> [Provided passage]
>>

Agony of being a landlocked country: Nepal


Nepal is not only the country which is ill-fated and unfortunate for being a landlocked country. There are all together 49 countries in the world which are landlocked i.e enclosed completely by land or which has coastline with the closed sea. Majority of these countries falls in Least Developing countries and underdeveloped countries with exceptions like Austria, Switzerland, Luxembourg. 9 out of 12 countries that has lowest Human Development Index (HDI) is a landlocked country.


Looking back to world history, many  big and small countries invested wealth, bloodshed to get access to open waters for trade purposes. And those who were successful. are among the wealthiest countries. Rulers and people knew that being a landlocked country handicaps you politically, socially and economically. Now let's think about our own history and scroll back to the time when King Prithvi Narayan Shah began conquering small states and his descendants completed unification process. Although the unification process had reached till Sikkim in the east and was put to halt and, focus was made more towards the unification of western states, was that decision to stop unification in the east responsible to the current handicapped situation of Nepal? Hypothetically, what would have been the current situation of Nepal if our ancestors had desired to gain access over open international waters of Bay of Bengal and had took decision to conquer southeast towards bay Bengal?

<<

> [Dataset entries]
>>

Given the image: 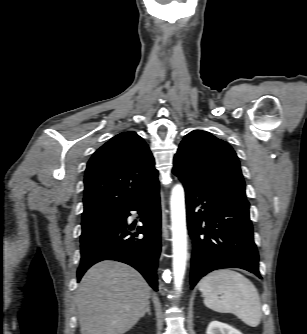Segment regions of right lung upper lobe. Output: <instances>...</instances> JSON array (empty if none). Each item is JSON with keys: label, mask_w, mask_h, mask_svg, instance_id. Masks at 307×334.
<instances>
[{"label": "right lung upper lobe", "mask_w": 307, "mask_h": 334, "mask_svg": "<svg viewBox=\"0 0 307 334\" xmlns=\"http://www.w3.org/2000/svg\"><path fill=\"white\" fill-rule=\"evenodd\" d=\"M154 158L133 131L122 132L100 147L85 172L83 216L120 213L158 185Z\"/></svg>", "instance_id": "right-lung-upper-lobe-1"}]
</instances>
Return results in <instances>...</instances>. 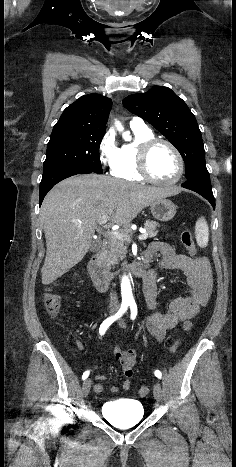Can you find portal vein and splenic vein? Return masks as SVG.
I'll use <instances>...</instances> for the list:
<instances>
[{
    "mask_svg": "<svg viewBox=\"0 0 236 467\" xmlns=\"http://www.w3.org/2000/svg\"><path fill=\"white\" fill-rule=\"evenodd\" d=\"M108 221V217L105 216L101 219L100 221V224H105L106 222ZM140 232L142 233L138 238L139 240H145L147 239V232L146 230L144 229H141ZM108 233L118 239H121V240H124V241H129L130 238L127 234L123 233V232H119L118 230H115V229H112V230H109L108 229Z\"/></svg>",
    "mask_w": 236,
    "mask_h": 467,
    "instance_id": "portal-vein-and-splenic-vein-1",
    "label": "portal vein and splenic vein"
}]
</instances>
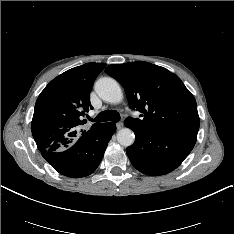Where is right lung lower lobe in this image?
Wrapping results in <instances>:
<instances>
[{
    "instance_id": "right-lung-lower-lobe-1",
    "label": "right lung lower lobe",
    "mask_w": 234,
    "mask_h": 234,
    "mask_svg": "<svg viewBox=\"0 0 234 234\" xmlns=\"http://www.w3.org/2000/svg\"><path fill=\"white\" fill-rule=\"evenodd\" d=\"M115 130L114 123H100L82 135L69 148L41 153L60 174L73 178L85 177L93 173L100 164Z\"/></svg>"
}]
</instances>
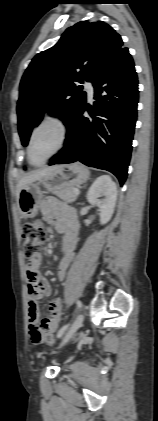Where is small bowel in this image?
<instances>
[{
	"label": "small bowel",
	"instance_id": "c3829d8e",
	"mask_svg": "<svg viewBox=\"0 0 158 421\" xmlns=\"http://www.w3.org/2000/svg\"><path fill=\"white\" fill-rule=\"evenodd\" d=\"M42 215L63 234V257L58 268L57 277L63 280L66 271L74 258V250L78 242L79 224L77 216L73 209L60 204L54 198H47L41 205ZM42 256L27 265V295H28V316L30 336L34 343L33 334L39 332L41 335H53L58 329L61 320V301L54 299L49 303V317L39 322L38 301L47 297L51 293V287L48 280L40 273V263Z\"/></svg>",
	"mask_w": 158,
	"mask_h": 421
}]
</instances>
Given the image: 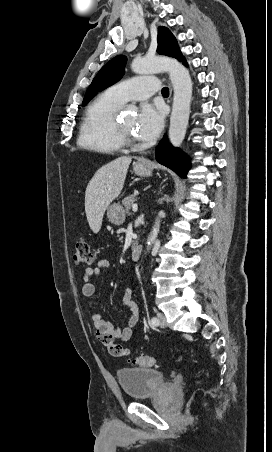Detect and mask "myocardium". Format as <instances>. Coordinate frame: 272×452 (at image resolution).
Returning <instances> with one entry per match:
<instances>
[{"label":"myocardium","mask_w":272,"mask_h":452,"mask_svg":"<svg viewBox=\"0 0 272 452\" xmlns=\"http://www.w3.org/2000/svg\"><path fill=\"white\" fill-rule=\"evenodd\" d=\"M112 133L115 139L123 146H136L137 143L128 132L122 127L121 123L115 116L112 122Z\"/></svg>","instance_id":"obj_1"}]
</instances>
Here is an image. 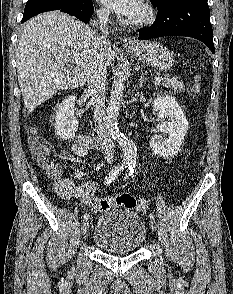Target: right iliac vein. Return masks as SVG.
Returning a JSON list of instances; mask_svg holds the SVG:
<instances>
[{
	"mask_svg": "<svg viewBox=\"0 0 233 294\" xmlns=\"http://www.w3.org/2000/svg\"><path fill=\"white\" fill-rule=\"evenodd\" d=\"M88 228H89V223L87 220H84L81 226V234L82 235L86 234Z\"/></svg>",
	"mask_w": 233,
	"mask_h": 294,
	"instance_id": "63e3f726",
	"label": "right iliac vein"
}]
</instances>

<<

> [Written exercise 1]
Using the text on Nepal, decide whether each statement agrees with it. Answer yes or no for each, and quote the deciding words.
(a) The world has 49 landlocked countries.
(b) The unification process reached Sikkim in the east.
(c) Austria is one of the Least Developing countries that are landlocked.
> [Written exercise 2] According to the text on Nepal, how many of the 12 countries with the lowest Human Development Index are landlocked?
> [Written exercise 3] Output a passage from the text on Nepal without changes. Begin at the words "Nepal is not" and stop after "is a landlocked country.".
Answer from the text on Nepal alone.

> [Full output 1]
(a) Yes: "There are all together 49 countries in the world which are landlocked"
(b) Yes: "the unification process had reached till Sikkim in the east"
(c) No: "with exceptions like Austria, Switzerland, Luxembourg"

> [Full output 2] Nine of the 12 are landlocked.

> [Full output 3]
Nepal is not only the country which is ill-fated and unfortunate for being a landlocked country. There are all together 49 countries in the world which are landlocked i.e enclosed completely by land or which has coastline with the closed sea. Majority of these countries falls in Least Developing countries and underdeveloped countries with exceptions like Austria, Switzerland, Luxembourg. 9 out of 12 countries that has lowest Human Development Index (HDI) is a landlocked country.